- [Liste des activités]:
1) Pour chacune des affirmations suivantes, dites si elle concorde avec le texte sur Anthony Fauci en répondant par oui ou non, puis citez les mots du texte qui tranchent. (a) Fauci a dirigé le National Institute of Allergy and Infectious Diseases pendant près de quarante ans. (b) Fauci est aujourd'hui âgé de 73 ans. (c) Son livre ne consacre aucun chapitre à sa relation avec le 45e président.
2) Poursuivez le texte sur Anthony Fauci à partir de sa dernière phrase.

- [Texte à analyser]:
++++++++++++++++++++

La parution prochaine du livre de l’immunologue Anthony Fauci nous ramène à deux facteurs aggravants de la polarisation politique aux États-Unis: la crise de confiance à l’égard des sources traditionnelles d’information et la pandémie de la COVID.
Dans On Call: A Doctor’s Journey in Public Service, Fauci effectue un retour sur une carrière d’une soixantaine d’années, dont près de quarante ans à la direction du National Institute of Allergy and Infectious Diseases, mais il réserve également un chapitre à sa relation avec le 45e président.
Discréditer le service public
Maintenant âgé de 83 ans, le célèbre médecin devrait jouir d’une retraite paisible et recevoir gratitude et hommages. Pourtant, on l’accueillait récemment au Congrès américain où une élue comme Marjorie Taylor-Green l’a abreuvé d’injures.
Avant l’élection de Donald Trump et la pandémie, Fauci était considéré, à juste titre, comme un héros américain. Sa feuille de route est impressionnante et il a été de tous les combats.
Ses ennemis avaient pour nom Ebola, SRAS, virus du Nil occidental, anthrax et SIDA.

++++++++++++++++++++

- [Matériel fourni]:
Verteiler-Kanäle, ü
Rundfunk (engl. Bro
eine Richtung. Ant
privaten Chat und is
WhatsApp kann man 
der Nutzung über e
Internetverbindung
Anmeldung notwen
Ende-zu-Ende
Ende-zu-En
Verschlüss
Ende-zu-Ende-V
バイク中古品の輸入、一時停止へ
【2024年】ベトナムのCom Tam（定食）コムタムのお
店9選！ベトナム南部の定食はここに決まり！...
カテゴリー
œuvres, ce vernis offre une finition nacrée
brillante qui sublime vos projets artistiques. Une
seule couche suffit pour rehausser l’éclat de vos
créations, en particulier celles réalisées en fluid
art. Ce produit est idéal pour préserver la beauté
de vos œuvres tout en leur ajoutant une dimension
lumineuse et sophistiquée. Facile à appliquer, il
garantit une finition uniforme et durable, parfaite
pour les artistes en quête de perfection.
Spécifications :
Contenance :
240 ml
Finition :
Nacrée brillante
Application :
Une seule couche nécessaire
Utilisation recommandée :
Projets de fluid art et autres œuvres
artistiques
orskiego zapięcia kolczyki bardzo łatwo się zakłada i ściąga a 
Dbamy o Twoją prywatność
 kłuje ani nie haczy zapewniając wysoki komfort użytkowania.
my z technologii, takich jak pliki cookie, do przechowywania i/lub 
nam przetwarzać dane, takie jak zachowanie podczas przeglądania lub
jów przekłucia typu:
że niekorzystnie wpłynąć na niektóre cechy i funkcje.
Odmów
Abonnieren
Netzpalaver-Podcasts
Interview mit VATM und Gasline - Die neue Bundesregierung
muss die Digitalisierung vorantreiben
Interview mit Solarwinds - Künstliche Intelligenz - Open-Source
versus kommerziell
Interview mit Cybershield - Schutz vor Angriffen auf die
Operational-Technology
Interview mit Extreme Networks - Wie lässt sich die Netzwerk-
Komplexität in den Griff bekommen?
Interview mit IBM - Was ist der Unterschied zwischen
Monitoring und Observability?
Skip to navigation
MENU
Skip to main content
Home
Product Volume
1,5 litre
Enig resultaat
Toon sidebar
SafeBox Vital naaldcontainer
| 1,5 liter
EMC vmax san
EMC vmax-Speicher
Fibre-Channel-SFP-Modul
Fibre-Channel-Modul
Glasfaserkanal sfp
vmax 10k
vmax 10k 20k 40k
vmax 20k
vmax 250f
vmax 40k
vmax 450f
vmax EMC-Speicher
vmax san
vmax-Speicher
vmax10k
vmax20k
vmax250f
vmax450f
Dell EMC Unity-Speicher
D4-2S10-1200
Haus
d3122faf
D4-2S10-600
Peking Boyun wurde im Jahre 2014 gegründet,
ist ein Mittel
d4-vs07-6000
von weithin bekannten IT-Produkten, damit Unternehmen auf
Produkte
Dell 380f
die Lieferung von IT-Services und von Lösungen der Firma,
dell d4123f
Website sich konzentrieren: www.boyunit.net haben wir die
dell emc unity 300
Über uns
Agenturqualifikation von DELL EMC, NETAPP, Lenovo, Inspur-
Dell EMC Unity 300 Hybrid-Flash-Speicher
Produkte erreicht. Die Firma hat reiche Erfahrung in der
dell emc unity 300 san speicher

++++++++++++++++++++

- [Corrigé de l'exercice]:
1)
(a) Oui : « dont près de quarante ans à la direction du National Institute of Allergy and Infectious Diseases ».
(b) Non : « Maintenant âgé de 83 ans ».
(c) Non : « il réserve également un chapitre à sa relation avec le 45e président ».

2)
Lorsqu’il a affronté le SIDA, on l’a sévèrement critiqué parce que face à cet inconnu, il a d’abord réagi de manière traditionnelle avant d’intégrer les malades à ses travaux.
Son ouverture explique qu’un de ses critiques les plus sévères (qui l’a d’abord qualifié de meurtrier) soit ensuite devenu un ami intime.
L’immunologue a aussi collaboré avec sept présidents américains. Du groupe, un seul l’a discrédité et insulté. Vous devinez lequel.
Un des moments les plus importants de sa vie professionnelle fut d’ailleurs vécu aux côtés du républicain George W. Bush. C’est ce dernier qui a signé le Plan d’urgence du président pour la lutte contre le SIDA (PEPFAR) en 2003.
Mission impossible
Si son héritage semble remis en question en 2024, c’est qu’Anthony Fauci a été appelé à guider la réponse à la pandémie alors que Donald Trump était président.
Nous avons tous été marqués par cette pandémie et aucun gouvernement n’a eu de réponses parfaites alors qu’on ajoutait constamment de nouvelles données.
La tâche devient titanesque lorsque le président se lance dans la désinformation, la bêtise (vous vous souvenez des injections de Javel?) et les insultes dans les réseaux sociaux.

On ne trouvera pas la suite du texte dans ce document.